"I do not believe you," I said, not angrily nor resentfully, as might have been earlier in our acquaintance, but with a painful, slow positiveness. "Perhaps I was wrong in assuming the place I did in Wallencamp, but it was not in the way you think. I don't know—I can't see the way myself, clearly—always, but I believe that what you have said is utterly false!"

"At least," continued the fisherman, in the old gay, frivolous tone, which I heard now for the first time during this conversation; "I can make her tenfold and abundant reparation—ah, you don't know—I say you don't understand these people. It's a disagreeable subject; let it go! But I'm very rich, you know," with an easy laugh, and the air of a man only conscious, at last, of his good worldly fortune, and the exquisite fit of his clothes. "Oh, I've got no end of money. After all, that's the chief thing in this world. If a fellow's ordinarily clever and good-natured, with a good reputation in town, what's a little row in the suburban districts! It's an awfully insignificant affair, anyway, it seems to me. We may as well talk sense, and the plainer the better. People don't employ lenses for shortsightedness in that particular—common sense, I mean. You walk without seeing, Miss Hungerford, and you're bound to get infernally cheated, in some shape. Why not me, I say, as well as another?"

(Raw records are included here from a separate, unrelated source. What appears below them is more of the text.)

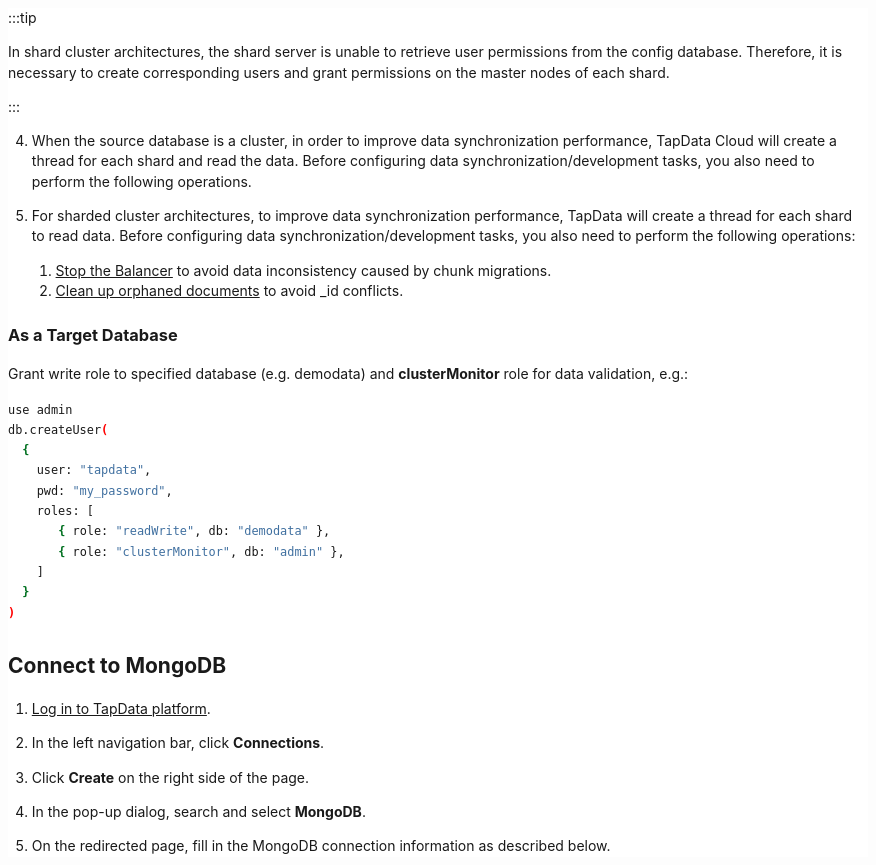    :::tip

   In shard cluster architectures, the shard server is unable to retrieve user permissions from the config database. Therefore, it is necessary to create corresponding users and grant permissions on the master nodes of each shard.

   :::

4. When the source database is a cluster, in order to improve data synchronization performance, TapData Cloud will create a thread for each shard and read the data. Before configuring data synchronization/development tasks, you also need to perform the following operations.

5. For sharded cluster architectures, to improve data synchronization performance, TapData will create a thread for each shard to read data. Before configuring data synchronization/development tasks, you also need to perform the following operations:

   1. [Stop the Balancer](https://www.mongodb.com/docs/manual/reference/method/sh.stopBalancer/) to avoid data inconsistency caused by chunk migrations.
   2. [Clean up orphaned documents](https://www.mongodb.com/docs/manual/reference/command/cleanupOrphaned/) to avoid _id conflicts.

### As a Target Database

Grant write role to specified database (e.g. demodata) and **clusterMonitor** role for data validation, e.g.:

```bash
use admin
db.createUser(
  {
    user: "tapdata",
    pwd: "my_password",
    roles: [
       { role: "readWrite", db: "demodata" },
       { role: "clusterMonitor", db: "admin" },
    ]
  }
)
```

## Connect to MongoDB

1. [Log in to TapData platform](../../user-guide/log-in.md).

2. In the left navigation bar, click **Connections**.

3. Click **Create** on the right side of the page.

4. In the pop-up dialog, search and select **MongoDB**.

5. On the redirected page, fill in the MongoDB connection information as described below.
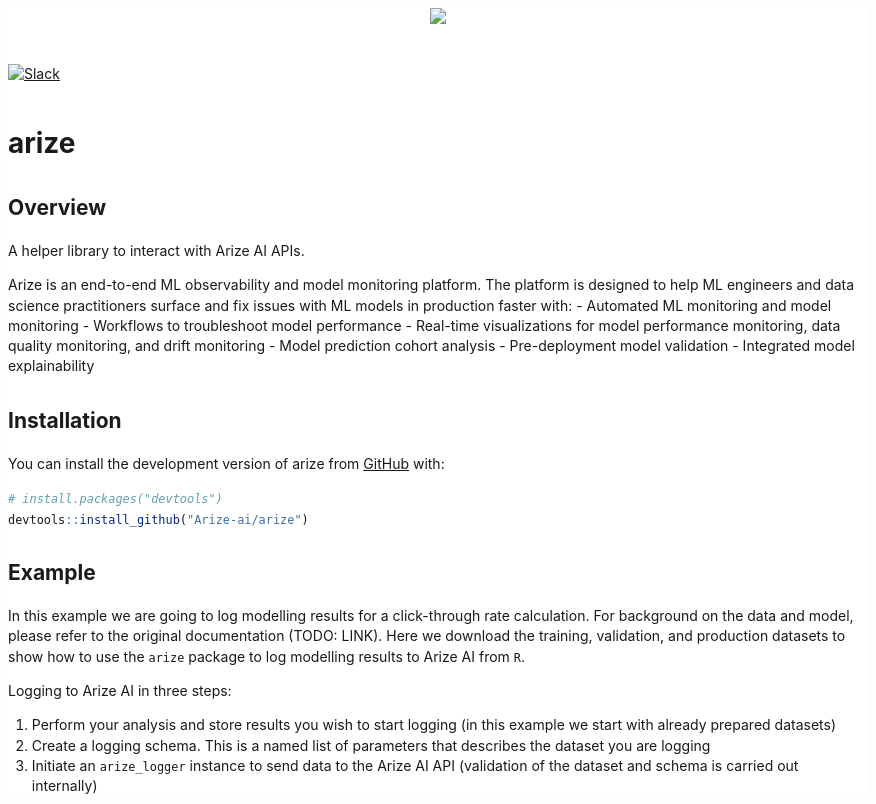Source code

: 
<div align="center">

<img src="https://storage.googleapis.com/arize-assets/arize-logo-white.jpg" width="600" /><br><br>

</div>

[![Slack](https://img.shields.io/badge/slack-@arize-yellow.svg?logo=slack)](https://join.slack.com/t/arize-ai/shared_invite/zt-g9c1j1xs-aQEwOAkU4T2x5K8cqI1Xqg)

# arize

## Overview

A helper library to interact with Arize AI APIs.

Arize is an end-to-end ML observability and model monitoring platform.
The platform is designed to help ML engineers and data science
practitioners surface and fix issues with ML models in production faster
with: - Automated ML monitoring and model monitoring - Workflows to
troubleshoot model performance - Real-time visualizations for model
performance monitoring, data quality monitoring, and drift monitoring -
Model prediction cohort analysis - Pre-deployment model validation -
Integrated model explainability

## Installation

You can install the development version of arize from
[GitHub](https://github.com/) with:

``` r
# install.packages("devtools")
devtools::install_github("Arize-ai/arize")
```

## Example

In this example we are going to log modelling results for a
click-through rate calculation. For background on the data and model,
please refer to the original documentation (TODO: LINK). Here we
download the training, validation, and production datasets to show how
to use the `arize` package to log modelling results to Arize AI from
`R`.

Logging to Arize AI in three steps:

1.  Perform your analysis and store results you wish to start logging
    (in this example we start with already prepared datasets)
2.  Create a logging schema. This is a named list of parameters that
    describes the dataset you are logging
3.  Initiate an `arize_logger` instance to send data to the Arize AI API
    (validation of the dataset and schema is carried out internally)
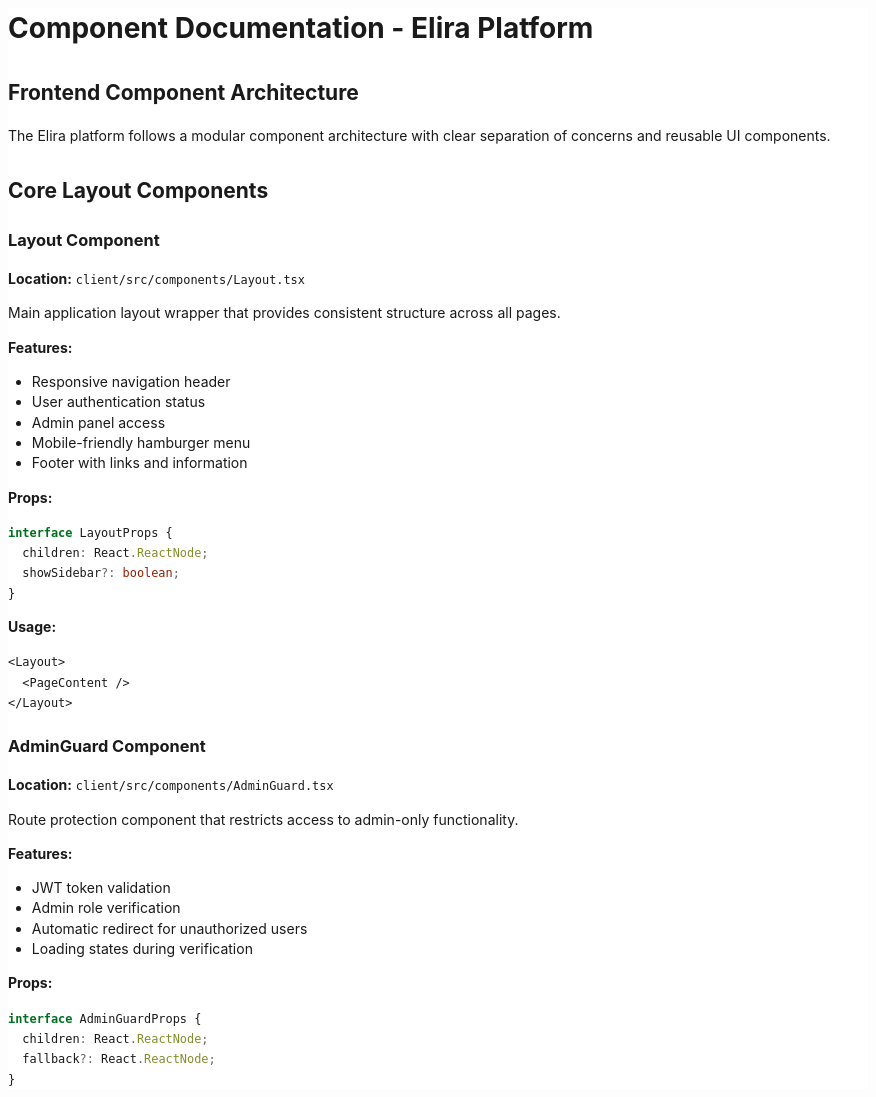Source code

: # Component Documentation - Elira Platform

## Frontend Component Architecture

The Elira platform follows a modular component architecture with clear separation of concerns and reusable UI components.

## Core Layout Components

### Layout Component
**Location:** `client/src/components/Layout.tsx`

Main application layout wrapper that provides consistent structure across all pages.

**Features:**
- Responsive navigation header
- User authentication status
- Admin panel access
- Mobile-friendly hamburger menu
- Footer with links and information

**Props:**
```typescript
interface LayoutProps {
  children: React.ReactNode;
  showSidebar?: boolean;
}
```

**Usage:**
```tsx
<Layout>
  <PageContent />
</Layout>
```

### AdminGuard Component
**Location:** `client/src/components/AdminGuard.tsx`

Route protection component that restricts access to admin-only functionality.

**Features:**
- JWT token validation
- Admin role verification
- Automatic redirect for unauthorized users
- Loading states during verification

**Props:**
```typescript
interface AdminGuardProps {
  children: React.ReactNode;
  fallback?: React.ReactNode;
}
```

Still, the fisherman's words roused no bitterness in me. His hardened recklessness of speech served rather to strengthen me in the part I had to play of the unapproachably sublime.

"I cannot consider that question," I said, with my hand on the door.

He swept my face with a keen glance that had lost none of its derisive quality.

"So it's true, then!" he said. "The ultimatum has been reached, at last, in the possessor of a pretty face and a broken fiddle! and dreams for the restoration of the race are to end in a broken-down hovel by the sea, in darning the Cradlebow's socks, and dressing the clams for dinner, while the bucolic George Olver and the versatile Harvey, and all the rest of the awkward, moon-gazing crew, take turns in sitting on the door-step, and dilating on the weather! Ravishing idyll but it lacks substantiality. It lacks seriousness."

I heard that mocking laugh again without emotion, except it might be for a faint, far-off echo in my breast of the fisherman's own scorn. Above all, I was weary, and willing to make my escape.

"We cannot help each other by standing here talking," I said, and added a "good bye."

It was the last time, probably, that I should see the fisherman's face; but he refused the valediction with a toss of the head.

"Oh, no!" he said; "it isn't time for my obsequies. I shall return to town for a few days or weeks only; this detestable place has always thrown a spell over me. I can't rid myself of it. Like the natives of Wallencamp, I always drift back to it again."